Good grief - incendiary, partisan trash like this does not belong on HN.

Hey author here - I mean it sincerely when I say thank you for the feedback, I agree with you completely that by making partisan jokes like that I am alienating my audience. I also meant the "dark cave" as more a metaphor to bats/coronavirus and I should not have tried to make cheap jokes if I'm trying to make a serious point. I realized after reading your comment how a lot of what I wrote could be interpreted another way. I'm going through the article now and changing the tone.

I'm actually new to writing anything online, I've just lurked the Internet for years and read so much good writing on HN. I'm going to take a step back, re-evaluate and get more eyes on what I'm writing before I carelessly post something again. I love this community more than any other, and I want to meet the standard.

Plus if I am stoking partisan fire as you are suggesting, I am accomplishing the opposite of what I hope to actually do as a pseudonymous writer. I really do appreciate you taking the time to read and provide this honest feedback.

Edit: I finished revising based on your suggestions and will look at it with a fresh eye tomorrow. Thanks again for explaining your perspective to me so succinctly.

> The question we need to be asking is whether we should banish certain ideas to an echo chamber that the rest of us have no incentive to enter, or whether we should allow free expression of all ideas — no matter how repulsive — so rational minds may finally have an opportunity to prevail

Has the free expression of all ideas through current means allowed rational minds to prevail?

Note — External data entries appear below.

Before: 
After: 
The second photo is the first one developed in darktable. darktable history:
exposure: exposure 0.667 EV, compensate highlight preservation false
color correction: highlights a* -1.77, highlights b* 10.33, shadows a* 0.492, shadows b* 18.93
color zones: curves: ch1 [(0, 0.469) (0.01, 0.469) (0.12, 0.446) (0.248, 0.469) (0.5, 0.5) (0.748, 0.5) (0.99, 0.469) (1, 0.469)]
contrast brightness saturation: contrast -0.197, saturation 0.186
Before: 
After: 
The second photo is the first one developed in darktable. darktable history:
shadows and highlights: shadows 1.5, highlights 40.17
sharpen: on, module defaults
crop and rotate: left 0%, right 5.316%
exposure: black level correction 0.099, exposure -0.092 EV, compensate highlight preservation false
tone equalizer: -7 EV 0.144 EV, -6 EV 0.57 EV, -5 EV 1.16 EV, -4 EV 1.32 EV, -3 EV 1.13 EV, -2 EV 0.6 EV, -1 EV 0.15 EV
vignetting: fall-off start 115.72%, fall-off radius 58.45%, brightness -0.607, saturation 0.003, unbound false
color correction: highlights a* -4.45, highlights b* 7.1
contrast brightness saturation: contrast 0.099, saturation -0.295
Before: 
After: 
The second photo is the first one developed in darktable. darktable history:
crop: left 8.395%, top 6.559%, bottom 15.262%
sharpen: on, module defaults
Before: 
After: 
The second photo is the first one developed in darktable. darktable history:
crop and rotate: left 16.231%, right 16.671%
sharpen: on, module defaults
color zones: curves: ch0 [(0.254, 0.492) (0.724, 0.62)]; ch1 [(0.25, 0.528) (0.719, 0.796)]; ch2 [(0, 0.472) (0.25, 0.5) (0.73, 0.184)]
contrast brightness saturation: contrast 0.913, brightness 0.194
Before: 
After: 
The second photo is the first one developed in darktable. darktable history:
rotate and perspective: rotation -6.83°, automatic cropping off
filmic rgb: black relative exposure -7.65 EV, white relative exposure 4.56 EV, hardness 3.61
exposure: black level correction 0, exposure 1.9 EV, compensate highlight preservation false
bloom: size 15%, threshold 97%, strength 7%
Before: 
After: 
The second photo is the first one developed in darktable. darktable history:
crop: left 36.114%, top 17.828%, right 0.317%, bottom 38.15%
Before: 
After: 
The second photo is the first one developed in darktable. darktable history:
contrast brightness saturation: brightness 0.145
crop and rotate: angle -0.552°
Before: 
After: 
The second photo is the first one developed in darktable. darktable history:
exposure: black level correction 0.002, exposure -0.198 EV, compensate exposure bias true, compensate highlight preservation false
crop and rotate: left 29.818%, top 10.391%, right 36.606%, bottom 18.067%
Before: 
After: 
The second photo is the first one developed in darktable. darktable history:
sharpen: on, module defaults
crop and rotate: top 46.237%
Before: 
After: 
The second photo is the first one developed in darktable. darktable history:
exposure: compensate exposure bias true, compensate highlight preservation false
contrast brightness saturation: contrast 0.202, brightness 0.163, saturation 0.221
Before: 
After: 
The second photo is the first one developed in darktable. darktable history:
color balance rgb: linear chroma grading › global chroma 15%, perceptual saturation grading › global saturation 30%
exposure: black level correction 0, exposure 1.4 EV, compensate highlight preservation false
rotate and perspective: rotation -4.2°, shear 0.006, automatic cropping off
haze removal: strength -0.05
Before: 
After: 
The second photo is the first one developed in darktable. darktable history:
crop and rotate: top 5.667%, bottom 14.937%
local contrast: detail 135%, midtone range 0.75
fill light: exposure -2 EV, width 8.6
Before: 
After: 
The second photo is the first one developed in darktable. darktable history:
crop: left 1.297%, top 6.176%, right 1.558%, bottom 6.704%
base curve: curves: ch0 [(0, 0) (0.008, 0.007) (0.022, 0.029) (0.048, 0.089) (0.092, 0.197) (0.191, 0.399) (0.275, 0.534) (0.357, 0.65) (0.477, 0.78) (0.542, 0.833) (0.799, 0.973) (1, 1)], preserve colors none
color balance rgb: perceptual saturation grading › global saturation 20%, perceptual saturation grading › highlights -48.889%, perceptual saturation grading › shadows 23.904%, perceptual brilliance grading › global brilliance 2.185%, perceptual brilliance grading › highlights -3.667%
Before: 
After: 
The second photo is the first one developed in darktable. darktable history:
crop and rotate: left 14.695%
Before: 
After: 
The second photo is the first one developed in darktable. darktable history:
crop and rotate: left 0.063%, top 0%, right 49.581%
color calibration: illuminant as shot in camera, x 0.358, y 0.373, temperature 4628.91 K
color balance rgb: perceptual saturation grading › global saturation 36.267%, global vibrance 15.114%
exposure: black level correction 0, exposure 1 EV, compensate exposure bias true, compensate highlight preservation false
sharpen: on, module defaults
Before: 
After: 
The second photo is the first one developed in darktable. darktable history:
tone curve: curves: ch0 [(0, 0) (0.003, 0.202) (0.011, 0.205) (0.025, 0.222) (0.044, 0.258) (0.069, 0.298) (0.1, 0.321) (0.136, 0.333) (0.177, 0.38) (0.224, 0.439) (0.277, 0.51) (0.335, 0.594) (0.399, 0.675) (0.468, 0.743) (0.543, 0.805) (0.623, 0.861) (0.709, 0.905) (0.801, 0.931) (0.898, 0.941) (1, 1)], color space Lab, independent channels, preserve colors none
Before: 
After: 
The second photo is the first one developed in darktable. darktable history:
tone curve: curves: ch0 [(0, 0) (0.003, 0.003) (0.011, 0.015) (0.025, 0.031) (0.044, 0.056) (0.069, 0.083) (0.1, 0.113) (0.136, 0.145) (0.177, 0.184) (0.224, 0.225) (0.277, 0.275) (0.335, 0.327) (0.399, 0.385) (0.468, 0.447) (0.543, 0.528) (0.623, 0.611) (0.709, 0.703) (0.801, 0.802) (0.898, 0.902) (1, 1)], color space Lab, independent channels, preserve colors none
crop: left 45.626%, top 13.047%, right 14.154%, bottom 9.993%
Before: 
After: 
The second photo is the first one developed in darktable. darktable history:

It seems that the status quo has failed to facilitate rational discussion.

And what sort of metric would we use to evaluate the success of a community to have rational discussion?

The algorithms are not neutral, nor are front page neutrals. They all optimize for the most popular and often the most incendiary material to show to the people at large. These websites are always choosing something to say.

When a website remove links from the front page or from the algorithm, they are necessarily choosing something else to say, unless they really do run out of content.

Which matters more: rational minds, or truth?
Obviously both are important, but I would at least thing that approaching an issue from a rational mind (not angry, etc.) would help one arrive at truth much more quickly.
I'm seeing large chunks of "rational" people avert their gaze from consideration of "truth", and the fallout promises to be ugly.
In a democracy, neither. It’s consensus, or at least a critical mass of acquiescence. Rationality or truth haven’t any part in it.
The US isn't a democracy though...
>> Has the free expression of all ideas through current means allowed rational minds to prevail? It seems that the status quo has failed to facilitate rational discussion.

> Which matters more: rational minds, or truth?

That question is based on a false premise. Irrational minds aren't going to arrive at truth through their own processes, except by accident.

And "free expression of all ideas through current means" hasn't allowed the truth to prevail, either. It's allowed even blatant, meritless lies such as QAnon and "Stop the Steal" to become widespread and influential, supported by a whole constellation of other more subtle lies.

> meritless lies such as ..."Stop the Steal"

I sincerely hope to see this election put to a thorough legal test after the inauguration, because I'm falling short of agreement with you here.

>> meritless lies such as ..."Stop the Steal"

> I sincerely hope to see this election put to a thorough legal test after the inauguration, because I'm falling short of agreement with you here.

Why? It was already heavily scrutinized and no problems where found, and certainly none that would change the outcome in any way.

Also, it's clear that the main (perhaps only) reason this election was challenged was to assuage the fragile ego of an insecure man with a gift for demagoguery, a man who apparently has always used "loser" as the ultimate insult and cannot tolerate being one.

These information/misinformation viruses were called memes before that was overwhelmed by the vernacular "image with text" definition.